I.
Our masks are gauze / and screen our faces for those unlike us only,
Who are easily deceived. / Pierce through these masks to our unhidden tongues
And watch us scold, / scold with intellectual lust; / scold
Ourselves, our foes, our friends; / Europe, America, Boston; and all that is not
Boston; / till we reach a purity, fierce as the love of God; - / Hate.
Hate, still fed by the shadowed source; / but fallen, stagnant fallen;
Sunk low between thin channels; rises, rises; / swells to burst
Its walls; and rolls out deep and wide. / Hate rules our drowning Race.
Any freed from our Tyrant; / abandon their farms, forsake their Country, become American.

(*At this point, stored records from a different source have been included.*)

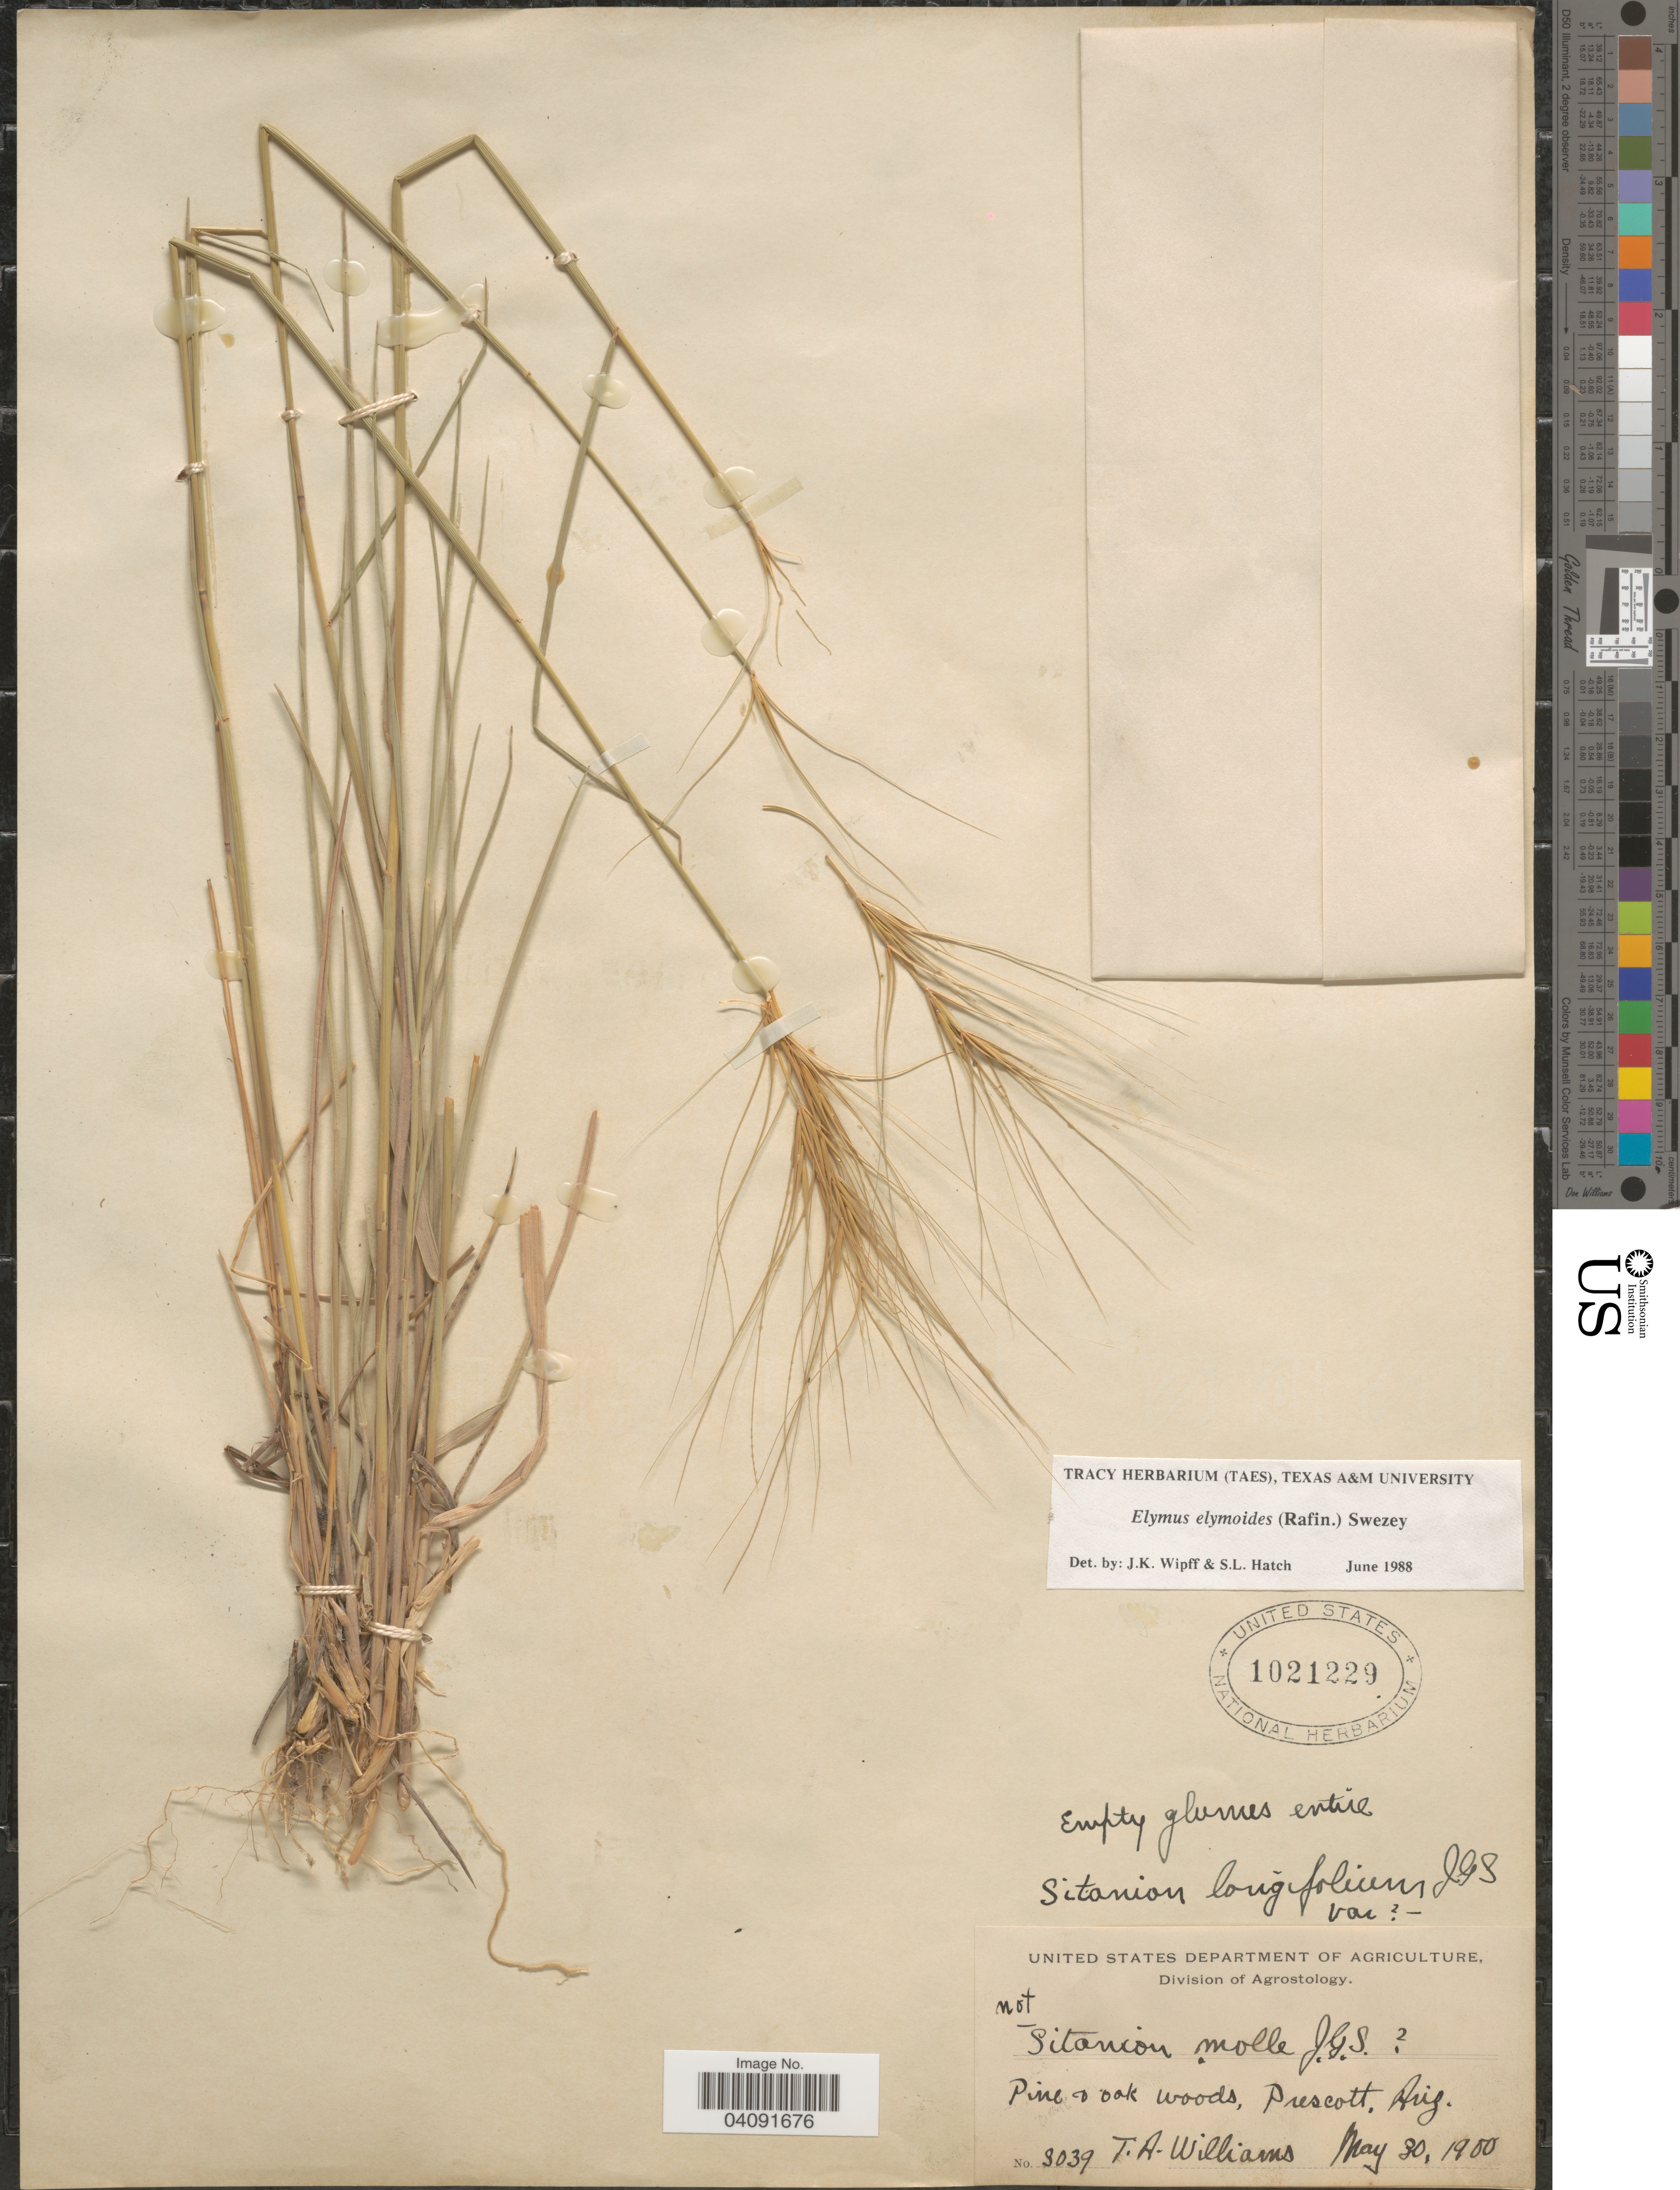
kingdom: Plantae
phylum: Tracheophyta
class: Liliopsida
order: Poales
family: Poaceae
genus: Elymus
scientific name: Elymus elymoides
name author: (Raf.) Swezey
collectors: T. Williams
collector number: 3039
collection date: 1900-05-30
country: United States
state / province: Arizona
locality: Prescott.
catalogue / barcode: US 1021229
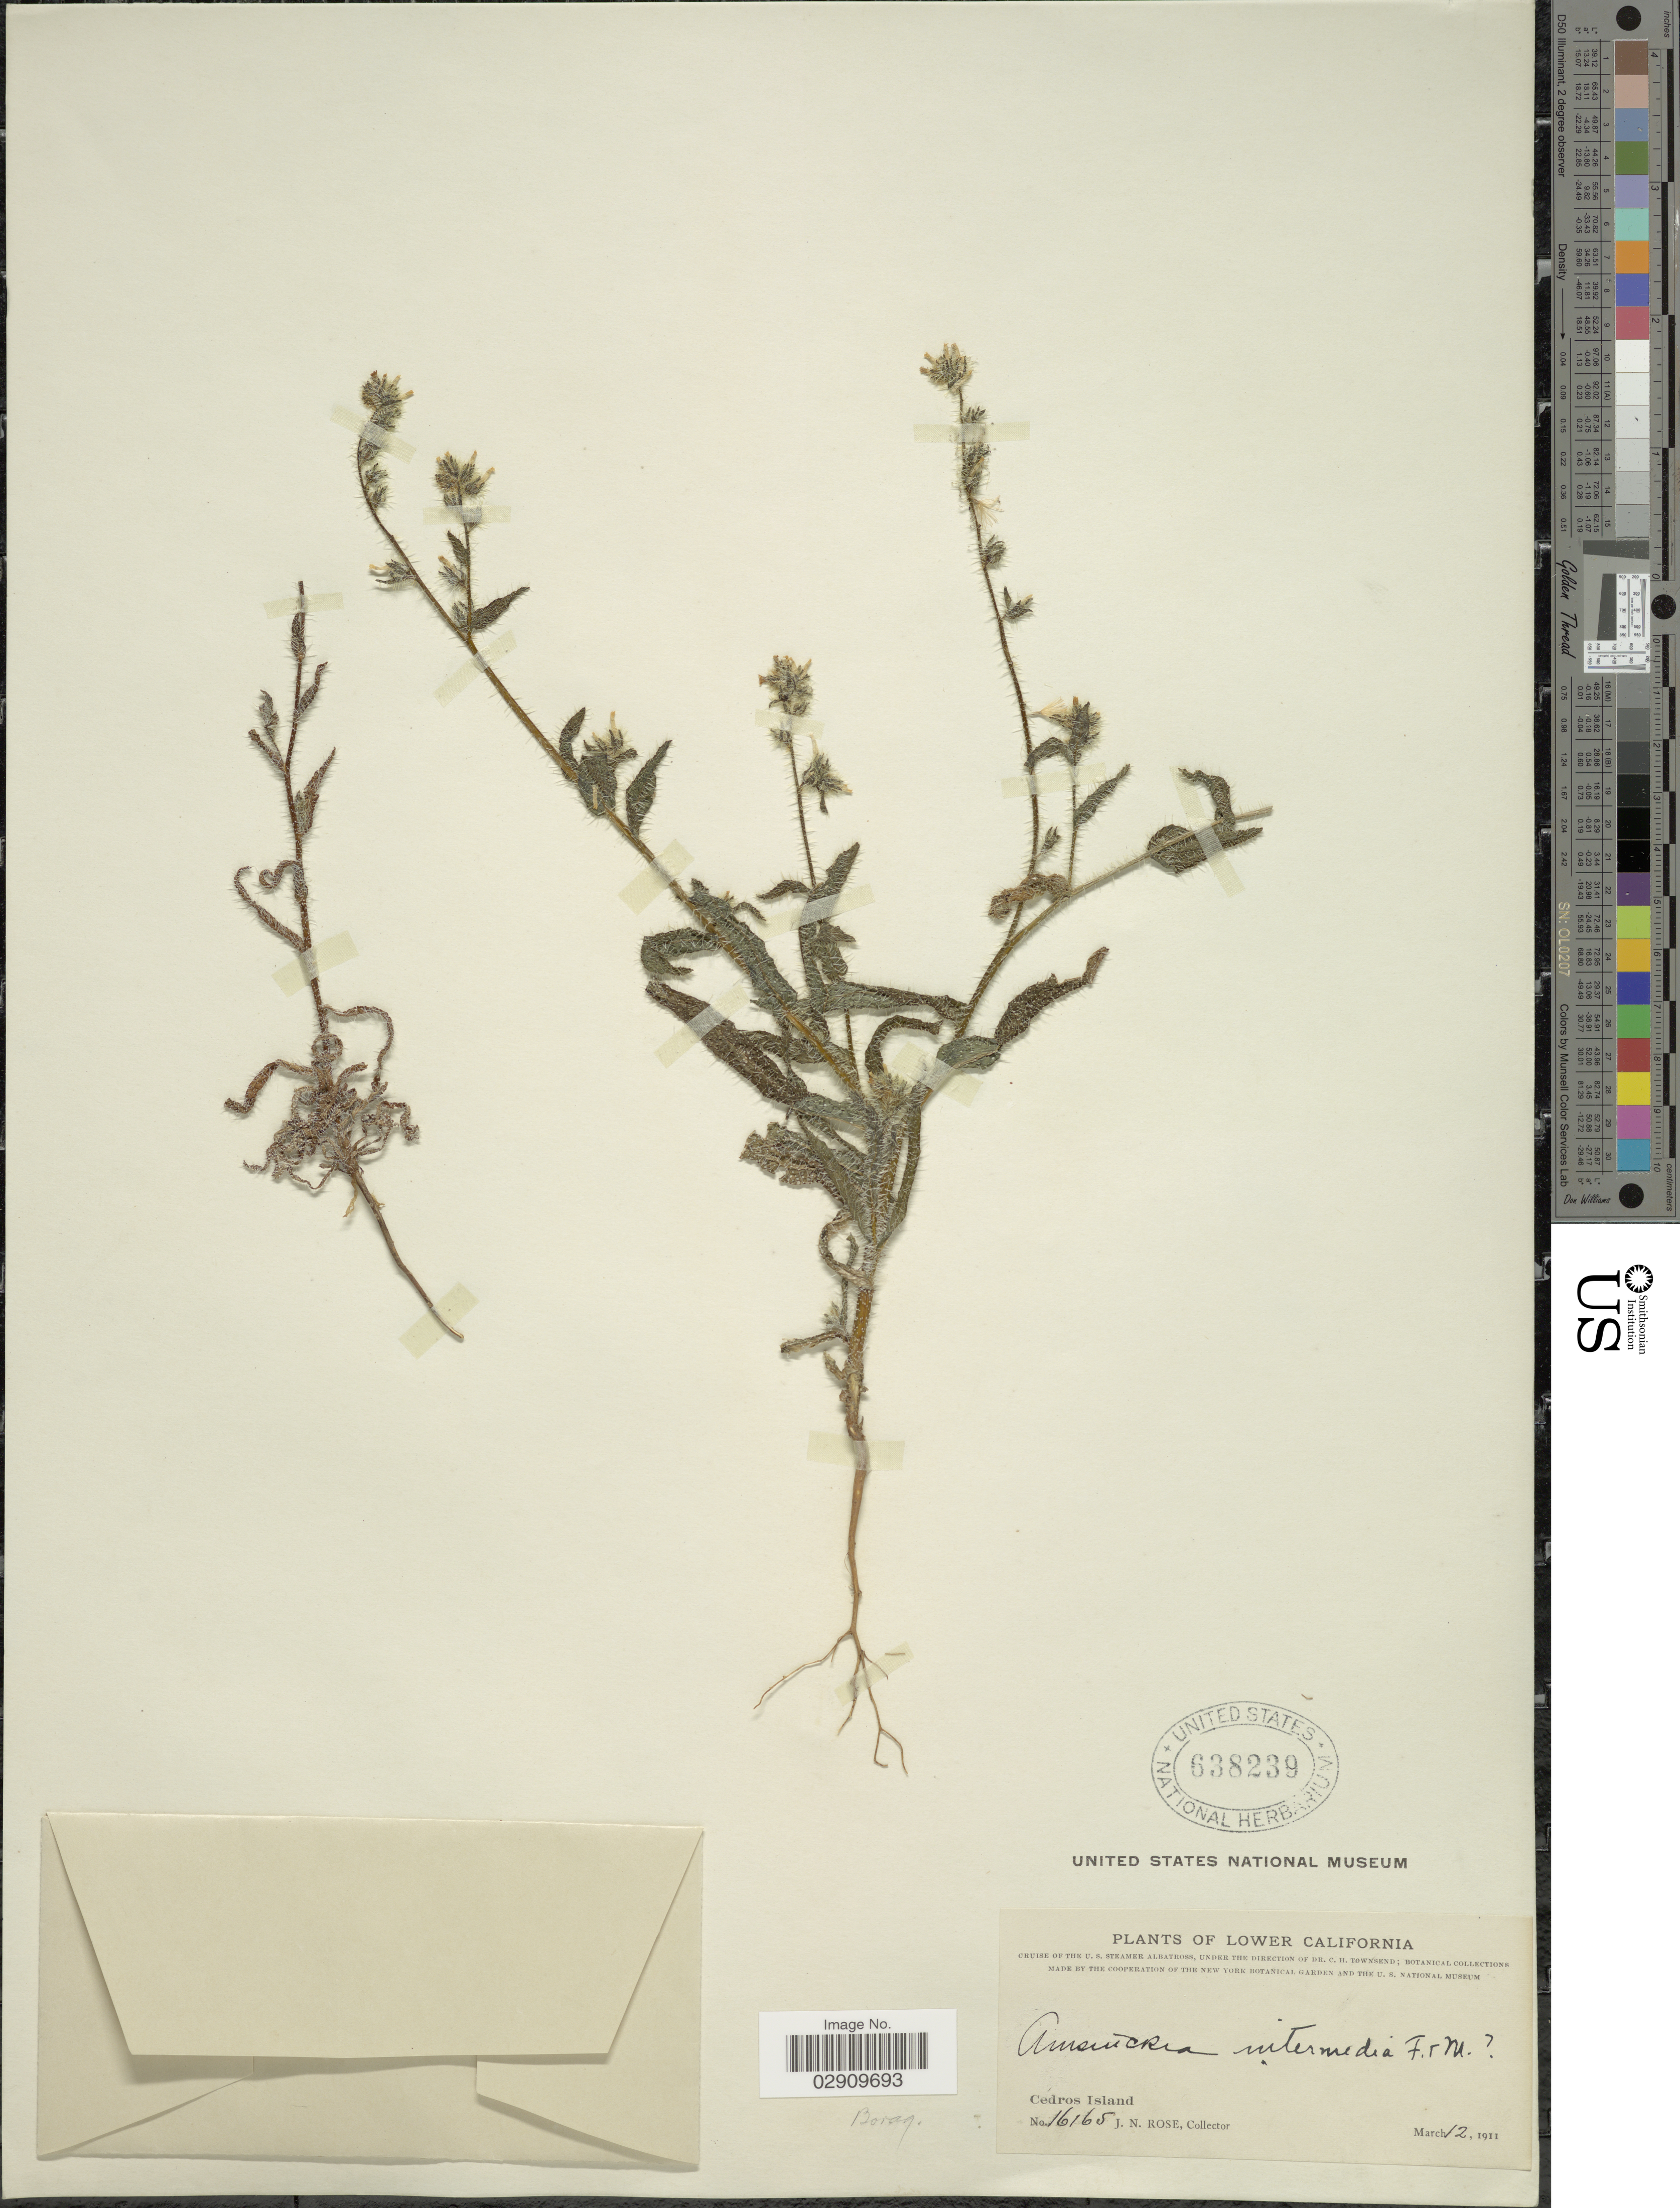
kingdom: Plantae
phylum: Tracheophyta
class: Magnoliopsida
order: Boraginales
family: Boraginaceae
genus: Amsinckia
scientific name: Amsinckia menziesii var. intermedia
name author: (Fisch. & C.A. Mey.) Ganders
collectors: J. N. Rose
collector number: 16165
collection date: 1911-03-12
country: Mexico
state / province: Baja California Norte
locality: Cedros Island.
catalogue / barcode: US 638239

We, the least subtle of Peoples, / lead each only one life at a time, -
Being never, never anything but sincere; / yet we trust our honesty
So little that we dare not depart from it, - / knowing it to need habitual stimulation.
And living amid a world of Spooks, / we summon another to us
Who is (in some sort) our Clown, - / as he affords us amusement.
O! sweet tormentor, Doubt! longed-for and human, / leave us some plausible
Evil motive, however incredible. / The Hate in the World outside our World
(Envious, malicious, vindictive) / makes our Hate gleam in the splendor
Of a Castrate / who with tongue plucked out; / arms, legs sawed off;
Eyes and ears, pierced through; / still thinks / thinks
By means of all his nutriment, / with intense, exacting Energy, terrible, consuming.
Madness, we so politely placate / as an every-day inconvenience
We shun in secret. / Madness is sumptuous; Hate, ascetic.
Those only who remain sane, / taste the flavor of Hate.
Strong Joy, we forbid ourselves / and deny large pleasurable objects,
But, too shrewd to forego amusement, / we enjoy all joys which, dying, leave us teased.
So spare us, sweet Doubt, our tormentor, / the Arts, our concerts, and novels;
The theater, sports, the exotic past; / to use to stave off Madness,
To use as breathing spells, / that our drug's tang may not die.
If with less conviction, / with some result, some end, -
So pure ourselves; so clear our passion; / pure, clear, alone.

II.
The New Englander leaves New England / to flaunt his drab person
Before Latin decors / and Asiatic back-drops.
Wearies. / Returns to life, -life tried for a little while.
A poor sort of thing / (filling the stomach; emptying the bowels;
Bothering to speak to friends on the street; / filling the stomach again;
Dancing, drinking, whoring) / forms the tissue of this fabric.-
(Marriage; society; business; charity; - / Life, and life refused.)

The New Englander appraises sins, / and finds them beyond his means, and hoards
Likewise, he seldom spends his goodness / on someone ignoble as he,
But, to make an occasion, he proves himself / that he is equally ignoble.
Then he breaks his fast! / Then he ends his thirsting!
He censors the Judge. / He passes judgment on the Censor. / No language is left.
His lone faculty, Condemnation, -condemned. / Nothing is left to say.
Proclaim an Armistice. / Through Existence, livid, void, / let silence flood.

Ask the Silent One your question. / (He is stupid in misery
No more than the talkative man, who talks through his hat.) / Ask the question.
If he replied at all, / it would be to remark that he never could despise
Anyone so much as himself / should he once give way to Self-pity.
A different act of faith is his, - / the white gesture of Humility.
He knows his weakness. / He is well-schooled / and he never forgets the shortest
Title of his Knowledge. / The jailer of his Soul sees Pride. / He sees
Tears, never. / The Silent One is so eaten away
He cannot make that little effort / which surrender to external Fact
Requires, / but looks out always with one wish, - / to realize he exists.

Lo! a Desire! / A Faint motive! / A motive (however faint) beyond disinterestedness.
Faint. / It is faint. / But the boundary is clear. / Desire, oh desire further!
Past that boundary lies Annihilation / where the Soul
Breaks the monotonous-familiar / and man wakes to the shocking
Unastounded company of other men. / But the Silent One would not pass
Where the Redmen have gone. / He would live without end. That, - / the ultimate nature of Hell.